Cotton producing areas in Zimbabwe include the central and north- western parts of the country in Midlands Province, covering areas in Gokwe South and Gokwe North; the northern parts of the country in Mashonaland Central Province around Muzarabani, Mahuwe and Mushumbi; the south-eastern parts of the country in Manicaland and Masvingo provinces, covering areas around Checheche, Mwenezi and Chiredzi; as well as Binga in the Zambezi Valley of Matabeleland North Province.
Cotton is a major source of income for rural communities in these areas.
The crop is usually grown under contract farming arrangements where contractors supply production inputs (seed, fertilisers and chemicals) to farmers on loan.
After harvesting, the contractor buys the cotton, deducts the costs of the inputs and pays the contract farmer the remaining balance.
Some farmers find themselves stuck in huge debts as the money they would have earned from selling their crop is not enough to fund their next crop production, thus relegating them to mere labourers.
In an interview on the decline of cotton production in Checheche and Chisumbanje areas, national organising secretary for the Cotton Council of Zimbabwe, Mr Thulani Thondlana said cotton production is fast deteriorating due to the cost of production versus profit.
“It is no longer viable to grow cotton as its price does not allow one to get back to the fields.

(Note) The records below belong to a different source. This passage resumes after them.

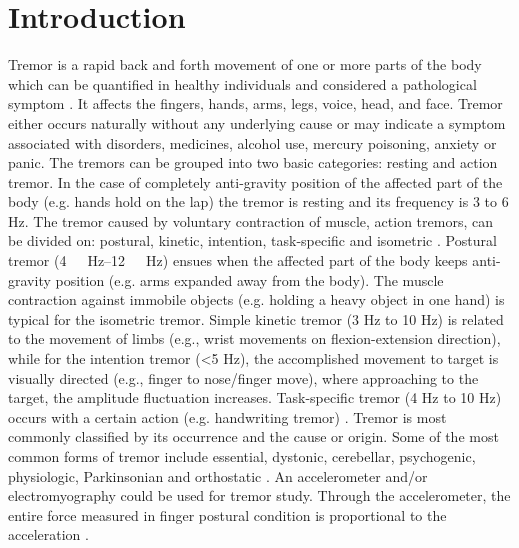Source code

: \documentclass[conference, a4paper]{IEEEtran}
\begin{document}
\section{Introduction}
%
Tremor is a rapid back and forth movement of one or more parts of the body which can be quantified in healthy individuals and considered a pathological symptom \cite{RN8}. It affects the fingers, hands, arms, legs, voice, head, and face. Tremor either occurs naturally without any underlying cause or may indicate a symptom associated with disorders, medicines, alcohol use, mercury poisoning, anxiety or panic. The tremors can be grouped into two basic categories: resting and action tremor. In the case of completely anti-gravity position of the affected part of the body (e.g. hands hold on the lap) the tremor is resting and its frequency is 3 to 6 Hz. The tremor caused by voluntary contraction of muscle, action tremors, can be divided on: postural, kinetic, intention, task-specific and isometric \cite{RN7}. Postural tremor (\SIrange{4}{12}{\ Hz}) ensues when the affected part of the body keeps anti-gravity position (e.g. arms expanded away from the body). The muscle contraction against immobile objects (e.g. holding a heavy object in one hand) is typical for the isometric tremor. Simple kinetic tremor (3 Hz to 10 Hz) is related to the movement of limbs (e.g.,  wrist movements on flexion-extension direction), while for the intention tremor (<5 Hz),  the accomplished movement to target is visually directed (e.g., finger to nose/finger move), where approaching to the target, the amplitude fluctuation increases. Task-specific tremor (4 Hz to 10 Hz) occurs with a certain action (e.g. handwriting tremor) \cite{RN7}. Tremor is most commonly classified by its occurrence and the cause or origin.  Some of the most common forms of tremor include essential, dystonic, cerebellar, psychogenic, physiologic, Parkinsonian and orthostatic \cite{RN16,RN18}. An accelerometer and/or electromyography could be used for tremor study. Through the accelerometer, the entire force measured in finger postural condition  is proportional to the acceleration \cite{RN21}.
% 
\end{document}
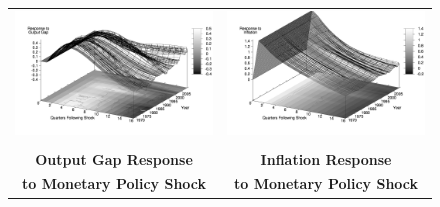 \documentclass[12pt]{article}
\begin{document}
{\begin{figure}
\begin{tabular}{cc}
\includegraphics[scale=0.12]{images/Irf16_Output_Gap_Cost_Shock.png} & \includegraphics[scale=0.12]{images/Irf16_Inflation_Cost_Shock.png} \\\\
\textbf{Output Gap Response} & \textbf{Inflation Response} \\
\textbf{to Monetary Policy Shock} & \textbf{to Monetary Policy Shock}  \\

\end{tabular}
\end{figure}}
\end{document}
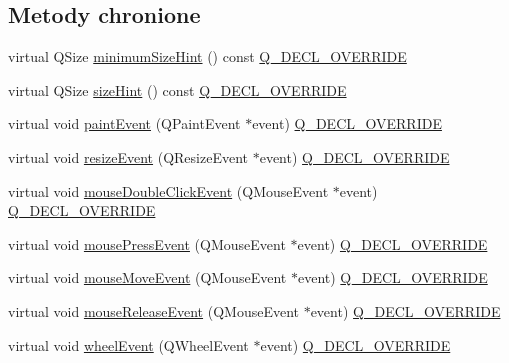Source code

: \subsection*{Metody chronione}
\begin{DoxyCompactItemize}
\item 
virtual Q\+Size \hyperlink{class_q_custom_plot_a968a01cd4077d63aecde1aef1db057fc}{minimum\+Size\+Hint} () const \hyperlink{qcustomplot_8hh_a42cc5eaeb25b85f8b52d2a4b94c56f55}{Q\+\_\+\+D\+E\+C\+L\+\_\+\+O\+V\+E\+R\+R\+I\+DE}
\item 
virtual Q\+Size \hyperlink{class_q_custom_plot_ac9d6fe101e082daf756903b11f6e6213}{size\+Hint} () const \hyperlink{qcustomplot_8hh_a42cc5eaeb25b85f8b52d2a4b94c56f55}{Q\+\_\+\+D\+E\+C\+L\+\_\+\+O\+V\+E\+R\+R\+I\+DE}
\item 
virtual void \hyperlink{class_q_custom_plot_a8068b368e5813065ee0f4cf7c6d21330}{paint\+Event} (Q\+Paint\+Event $\ast$event) \hyperlink{qcustomplot_8hh_a42cc5eaeb25b85f8b52d2a4b94c56f55}{Q\+\_\+\+D\+E\+C\+L\+\_\+\+O\+V\+E\+R\+R\+I\+DE}
\item 
virtual void \hyperlink{class_q_custom_plot_af5b69dc6a431562ecdd1d0718bcbdf70}{resize\+Event} (Q\+Resize\+Event $\ast$event) \hyperlink{qcustomplot_8hh_a42cc5eaeb25b85f8b52d2a4b94c56f55}{Q\+\_\+\+D\+E\+C\+L\+\_\+\+O\+V\+E\+R\+R\+I\+DE}
\item 
virtual void \hyperlink{class_q_custom_plot_a344075e6e80ed6d575c79b81694abb8a}{mouse\+Double\+Click\+Event} (Q\+Mouse\+Event $\ast$event) \hyperlink{qcustomplot_8hh_a42cc5eaeb25b85f8b52d2a4b94c56f55}{Q\+\_\+\+D\+E\+C\+L\+\_\+\+O\+V\+E\+R\+R\+I\+DE}
\item 
virtual void \hyperlink{class_q_custom_plot_aac0a7296a6031dc667c01c1abd4ecc6b}{mouse\+Press\+Event} (Q\+Mouse\+Event $\ast$event) \hyperlink{qcustomplot_8hh_a42cc5eaeb25b85f8b52d2a4b94c56f55}{Q\+\_\+\+D\+E\+C\+L\+\_\+\+O\+V\+E\+R\+R\+I\+DE}
\item 
virtual void \hyperlink{class_q_custom_plot_ae7abdc93b26d2ad4632c1ab75ae5b46f}{mouse\+Move\+Event} (Q\+Mouse\+Event $\ast$event) \hyperlink{qcustomplot_8hh_a42cc5eaeb25b85f8b52d2a4b94c56f55}{Q\+\_\+\+D\+E\+C\+L\+\_\+\+O\+V\+E\+R\+R\+I\+DE}
\item 
virtual void \hyperlink{class_q_custom_plot_adc24846f52199e5a9bc35c387a6ce68d}{mouse\+Release\+Event} (Q\+Mouse\+Event $\ast$event) \hyperlink{qcustomplot_8hh_a42cc5eaeb25b85f8b52d2a4b94c56f55}{Q\+\_\+\+D\+E\+C\+L\+\_\+\+O\+V\+E\+R\+R\+I\+DE}
\item 
virtual void \hyperlink{class_q_custom_plot_a7848c9ac8be60bbd8fcea9b53be543c5}{wheel\+Event} (Q\+Wheel\+Event $\ast$event) \hyperlink{qcustomplot_8hh_a42cc5eaeb25b85f8b52d2a4b94c56f55}{Q\+\_\+\+D\+E\+C\+L\+\_\+\+O\+V\+E\+R\+R\+I\+DE}

\end{DoxyCompactItemize}
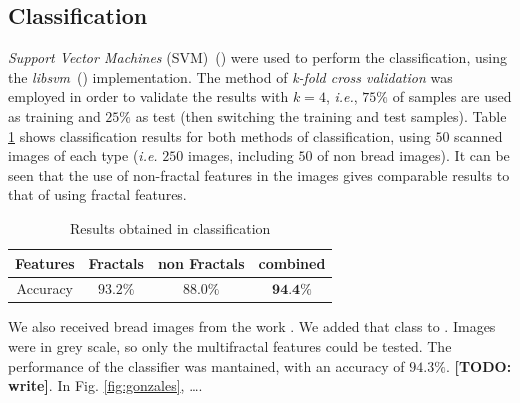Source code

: \documentclass[oneside,a4paper,english,links]{amca}
\newcommand{\todo}[1]{\textbf{[TODO: #1]}}
\begin{document}
\subsection{Classification}
{\em Support Vector Machines} (SVM)~(\cite{Boser92}) were used to perform the classification, using the {\em libsvm}~(\cite{Chang2011}) implementation.
The method of {\em k-fold cross validation} was employed in order to validate the results with $k = 4$, {\em i.e.}, $75\%$ of samples are used as training and $25\%$ as test (then switching the training and test samples). Table \ref{table:tableFirstTest} shows classification results for both methods of classification, using $50$ scanned images of each type ({\em i.e.} $250$ images, including $50$ of non bread images). It can be seen that the use of non-fractal features in the images gives comparable results to that of using fractal features.

\begin{table}[htb]
\centering
\begin{tabular}{|c|c|c|c|}
    \hline
    Features & Fractals & non Fractals & combined\\
    \hline
    \hline
    Accuracy  & $93.2\%$ & $88.0\%$ & $\textbf{94.4\%}$\\
    \hline
\end{tabular}
\caption{Results obtained in classification}
\label{table:tableFirstTest}
\end{table}

We also received bread images from the work \cite{Gonzales2008}. We added that class to . Images were in grey scale, so only the multifractal features could be tested. The performance of the classifier was mantained, with an accuracy of $94.3\%$. \todo{write}. In Fig. \ref{fig:gonzales}, \dots.
\end{document}

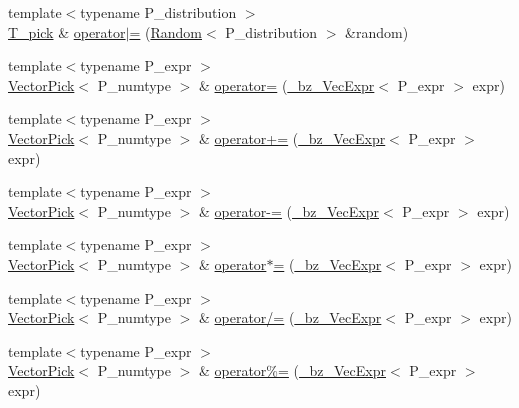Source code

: \begin{DoxyCompactItemize}
\item 
{\footnotesize template$<$typename P\+\_\+distribution $>$ }\\\hyperlink{classVectorPick_ab257fd713ce0f2a81bc79059cec93ac9}{T\+\_\+pick} \& \hyperlink{classVectorPick_a829807a818de91487101f3cba38bfd8d}{operator$\vert$=} (\hyperlink{classRandom}{Random}$<$ P\+\_\+distribution $>$ \&random)
\item 
{\footnotesize template$<$typename P\+\_\+expr $>$ }\\\hyperlink{classVectorPick}{Vector\+Pick}$<$ P\+\_\+numtype $>$ \& \hyperlink{classVectorPick_ab00e7126ecb216bbee46f908b844e72c}{operator=} (\hyperlink{class__bz__VecExpr}{\+\_\+bz\+\_\+\+Vec\+Expr}$<$ P\+\_\+expr $>$ expr)
\item 
{\footnotesize template$<$typename P\+\_\+expr $>$ }\\\hyperlink{classVectorPick}{Vector\+Pick}$<$ P\+\_\+numtype $>$ \& \hyperlink{classVectorPick_a7be39ec8ec5cb7f7ebc6bf42f9671e60}{operator+=} (\hyperlink{class__bz__VecExpr}{\+\_\+bz\+\_\+\+Vec\+Expr}$<$ P\+\_\+expr $>$ expr)
\item 
{\footnotesize template$<$typename P\+\_\+expr $>$ }\\\hyperlink{classVectorPick}{Vector\+Pick}$<$ P\+\_\+numtype $>$ \& \hyperlink{classVectorPick_a3be78b53726247c89a509a9f7612fd65}{operator-\/=} (\hyperlink{class__bz__VecExpr}{\+\_\+bz\+\_\+\+Vec\+Expr}$<$ P\+\_\+expr $>$ expr)
\item 
{\footnotesize template$<$typename P\+\_\+expr $>$ }\\\hyperlink{classVectorPick}{Vector\+Pick}$<$ P\+\_\+numtype $>$ \& \hyperlink{classVectorPick_a7de052a7adeda8578df67b49090b991c}{operator$\ast$=} (\hyperlink{class__bz__VecExpr}{\+\_\+bz\+\_\+\+Vec\+Expr}$<$ P\+\_\+expr $>$ expr)
\item 
{\footnotesize template$<$typename P\+\_\+expr $>$ }\\\hyperlink{classVectorPick}{Vector\+Pick}$<$ P\+\_\+numtype $>$ \& \hyperlink{classVectorPick_ade74b29d4b6f207c7b0afb2b3e0ea807}{operator/=} (\hyperlink{class__bz__VecExpr}{\+\_\+bz\+\_\+\+Vec\+Expr}$<$ P\+\_\+expr $>$ expr)
\item 
{\footnotesize template$<$typename P\+\_\+expr $>$ }\\\hyperlink{classVectorPick}{Vector\+Pick}$<$ P\+\_\+numtype $>$ \& \hyperlink{classVectorPick_a9861ad49dc5b4025464bb6a464181db5}{operator\%=} (\hyperlink{class__bz__VecExpr}{\+\_\+bz\+\_\+\+Vec\+Expr}$<$ P\+\_\+expr $>$ expr)
\item 

\end{DoxyCompactItemize}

“Secondly, it is taking time for farmers to get paid after delivering their cotton at the various buying points. Most farmers have now switched to sesame farming as it is fetching higher prices than cotton. This past season, sesame was going for between US$1 and US$1.25 per kilogramme, while cotton was at US$0.46c.”
According to Mr Thondlana, more than 50 percent of the farmers in the Lowveld have reduced their hacterage to accommodate sesame.
Sesame seeds are a good source of healthy fats, protein, B vitamins, minerals, fibre, antioxidants, and other beneficial plant compounds.
Regularly eating substantial portions of these seeds — not just an occasional sprinkling on a burger bun — may aid blood sugar control, combat arthritis pain, and lower cholesterol.
Sesame seeds are a good source of antioxidants and they are rich in micro nutrients like calcium, iron and vitamin E.
They also help in improved male and female fertility.
In proffering possible solutions to see cotton regain its white gold status, Mr Thondlana said: “Opening up the market is crucial. If you look at the current system, it favours one company, yet it is failing to absorb the crop. Levelling the playing field will make the sub-sector competitive.
“If you check on the market, maize seed is readily available in several shops, but you don’t find cotton seed like that. That monopolistic system should be removed.
“It would also be prudent to bring back the credit scheme. The contract system is killing the industry as farmers are bound to sell all their produce to one buyer, even though the prices are not favourable.
“Long back, farmers had access to credits and after paying them back, farmers were allowed to sell their surplus to the highest bidder. This made the market competitive,” said Mr Thondlana.
After slumping to a two-decade low of 28 000 tonnes in 2015, cotton production has been on a rebound due to Government’s intervention through the Presidential Input Support Scheme which provides free seed, fertilisers and chemicals.
The State-assisted programme brought new hope for farmers.
As a result,cotton output has been increasing. Cotton is one of Zimbabwe’s major cash crops and contributes significantly to economic growth and improved livelihoods among growers.